The influence of recombinant cell surface SAG1 (rp30) and secretory GRA1 (rp24) antigens (Ag) on T-cell activation and cytokine induction in vitro was compared. T-cell activity and the level of IFN-γ, IL-10 and IL-12 expression in rp30-immunized T cells were considerably increased in the presence of rp30 Ags. IgG2a and IgG1 antibodies (Ab) were detected in sera of rp24- and rp30-immunized mice, with the secretory rp24 Ag having induced significantly higher titer of IgG1 Ab. In vitro, the greater antigenicity of surface rp30 Ag was notable based on the level of T-cell activation, and cytokine synthesis suggestive of the participation of Th1 cells. Although, IFN-γ expression by rp24 Ag was lower compared to rp30 Ag, the synthesis of both IgG2a and IgG1 Abs reflects the protective nature of rp24 Ag. We have generated two recombinant Toxoplasma gondii Ags that demonstrated differences in antigenicity in vitro. It would be interesting to evaluate the mechanism(s) of immunity induced by SAG1 (p30) and GRA1 (p24) Ags against infection with T. gondii in vivo.

Increased susceptibility to Toxoplasma gondii infection in SAG-1 transgenic mice.

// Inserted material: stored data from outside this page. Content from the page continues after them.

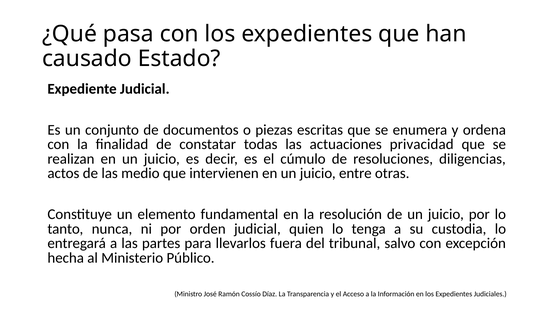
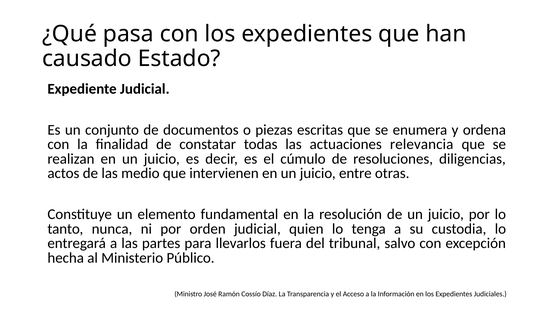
privacidad: privacidad -> relevancia
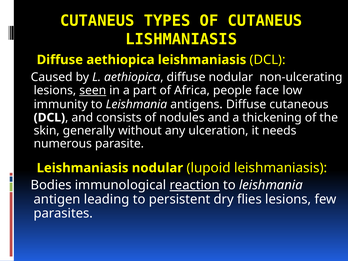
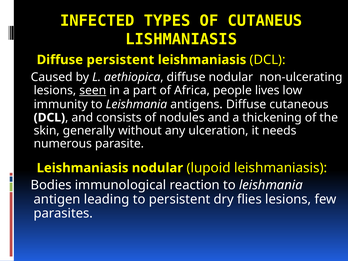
CUTANEUS at (97, 21): CUTANEUS -> INFECTED
Diffuse aethiopica: aethiopica -> persistent
face: face -> lives
reaction underline: present -> none
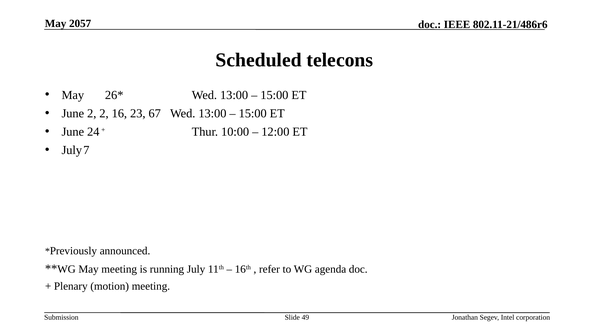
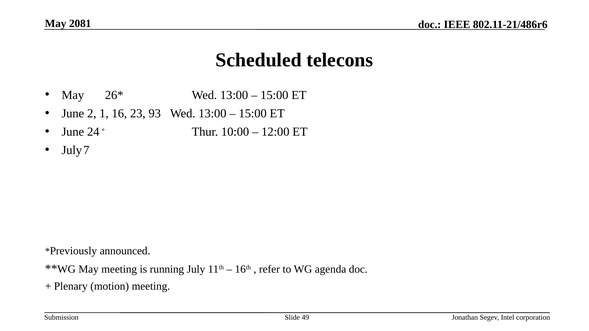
2057: 2057 -> 2081
2 2: 2 -> 1
67: 67 -> 93
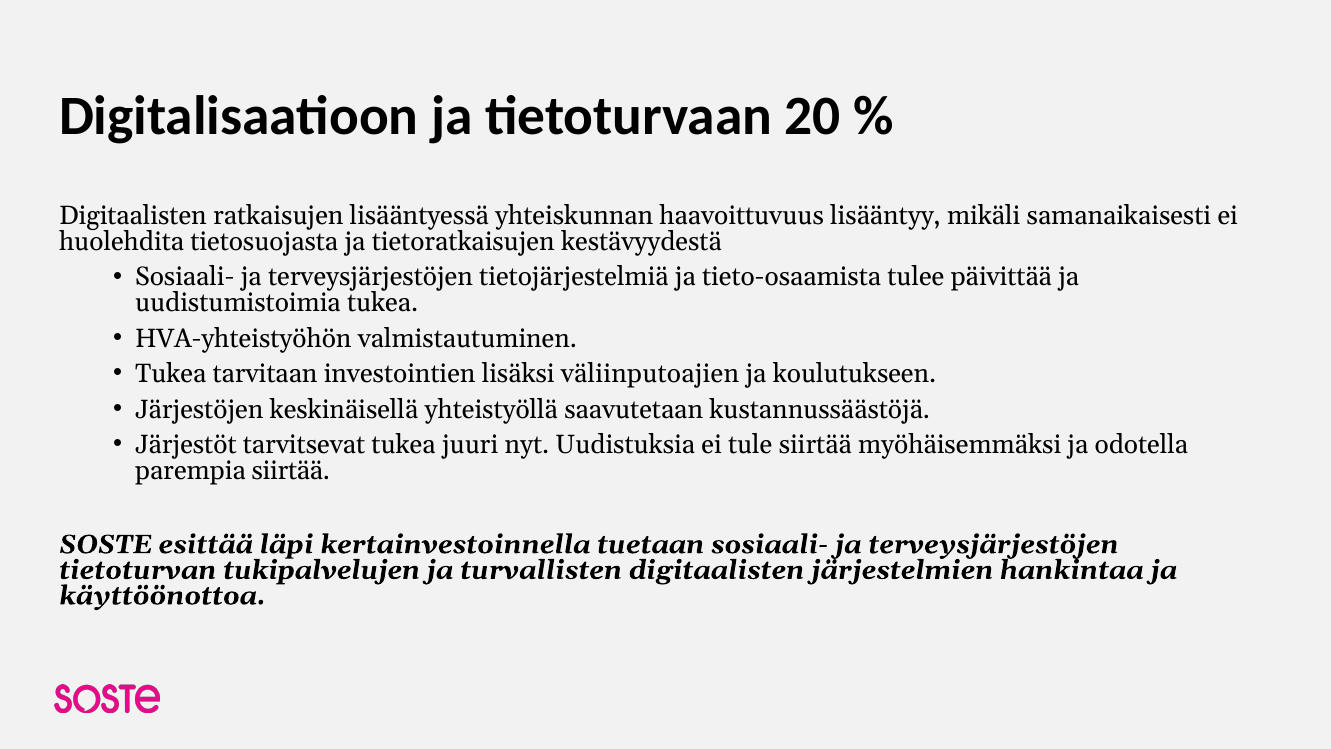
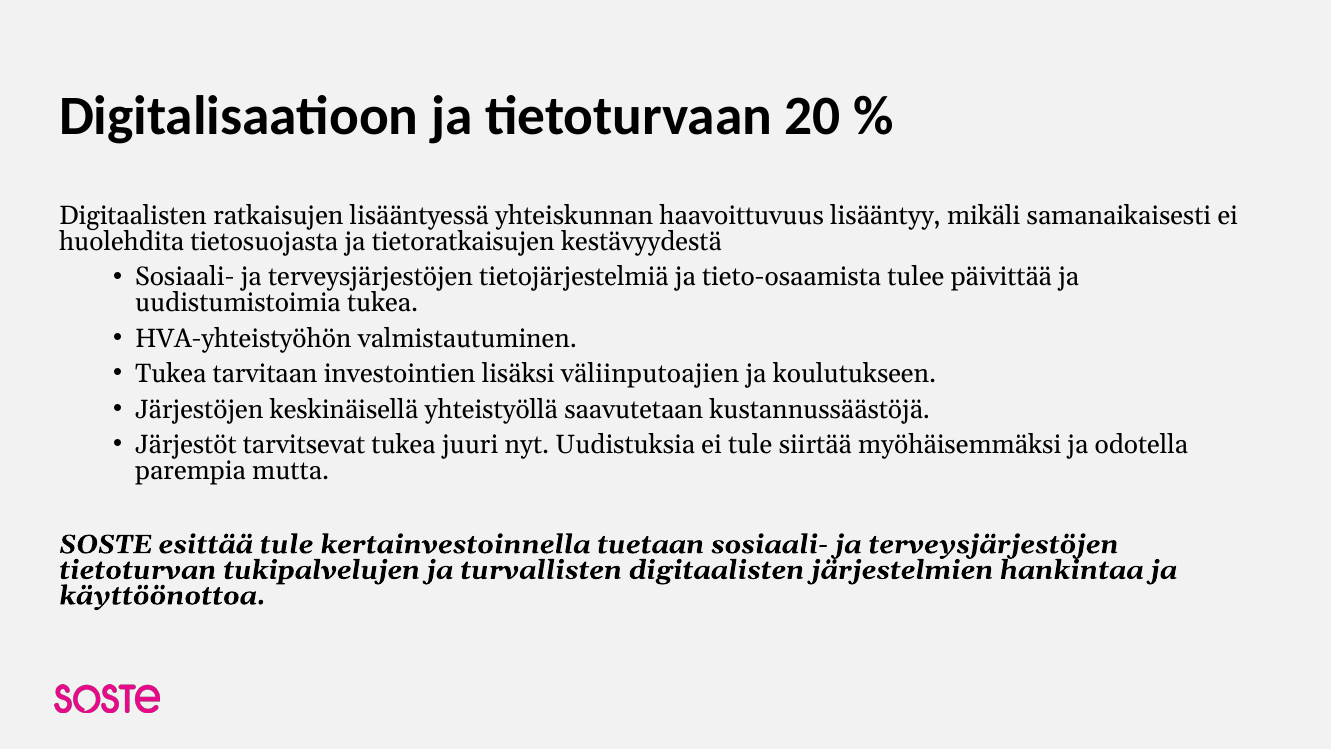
parempia siirtää: siirtää -> mutta
esittää läpi: läpi -> tule
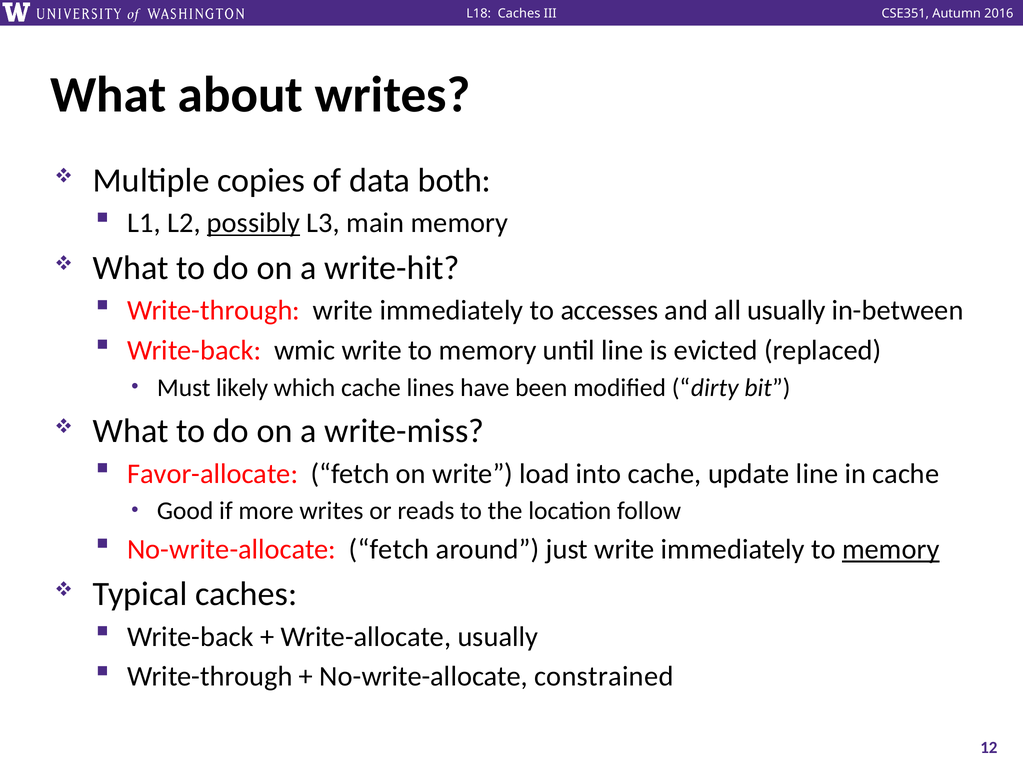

SAG-1, one of the major surface proteins of Toxoplasma gondii, has been reported to play an important role in immune and pathogenic mechanisms of the parasites but its exact function is still unclear. We investigated the time courses of T. gondii infection in B6C3F1 transgenic mice carrying the SAG-1 gene. SAG-1 transgenic mice were infected intraperitoneally with a high virulent RH strain or a low virulent Beverley strain of T. gondii. When infected with RH strain tachyzoites, no significant differences in time courses of survivals between SAG-1 transgenic and wild-type mice were observed. Both groups succumbed to an acute infection within 8 days after infection. However, a lower survival rate (20%) was observed in SAG-1 transgenic mice than in wild-type (80%), when infected with Beverley strain cysts. This result indicates that SAG-1 transgenic mice are more susceptible to T. gondii infection as compared with their wild-type counterpart. ELISA using recombinant SAG-1 protein indicates that SAG-1 transgenic mice do not produce antibodies to the SAG-1 molecule. These findings may provide a critical tool for analysing the molecular mechanisms of pathogenesis and host immune responses during toxoplasmosis.

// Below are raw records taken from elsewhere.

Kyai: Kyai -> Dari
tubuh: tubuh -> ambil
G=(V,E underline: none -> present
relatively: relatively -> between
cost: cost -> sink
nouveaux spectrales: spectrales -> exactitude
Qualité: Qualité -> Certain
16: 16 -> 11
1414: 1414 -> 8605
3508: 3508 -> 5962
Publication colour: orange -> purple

Unresponsiveness to Surface Antigen 1 Modifies Cytokine Profiles in Acute Toxoplasma gondii Infection

Resistance to Toxoplasma gondii involves the development of a highly polarized Th1-type cytokine expression. SAG1 transgenic mice are highly susceptible to T. gondii infection due to their non-reactivity to SAG1 of the protozoan parasite. Here we describe cytokine profiles during the acute phase of T. gondii infection, which are associated with the susceptibility of SAG1 transgenic mice. SAG1 transgenic mice showed a 4.5-fold increase in susceptibility upon inoculation with a sublethal dose of the Beverley strain of T. gondii compared to their wild-type counterparts (mortality: 81 vs. 18%, respectively). When analysis of the most important cytokines involved in the mediation of resistance to infection was carried out, SAG1 transgenic mice exhibited low production levels of IL-12, IFN-γ and TNF-α in sera during the acute phase of T. gondii infection. Antibody and T cells specific for SAG1 were not mounted upon SAG1 stimulation in SAG1 transgenic mice. Moreover, in vitro studies indicated that in SAG1 transgenic mice IFN-γ and IL-12 production was lower than in their wild-type counterparts, although levels of TNF-α increased in SAG1 transgenic mice on day 9 after infection. Low IgG2a levels were detected in SAG1 transgenic mouse sera. Unresponsiveness to SAG1 of T. gondii renders SAG1 transgenic mice unable to develop a strong Th1-based protection against T. gondii infection. These results provide evidence that SAG1 is a pivotal antigen involved in the induction of immune responses towards the development of Th1-protective immunity during T. gondii infection.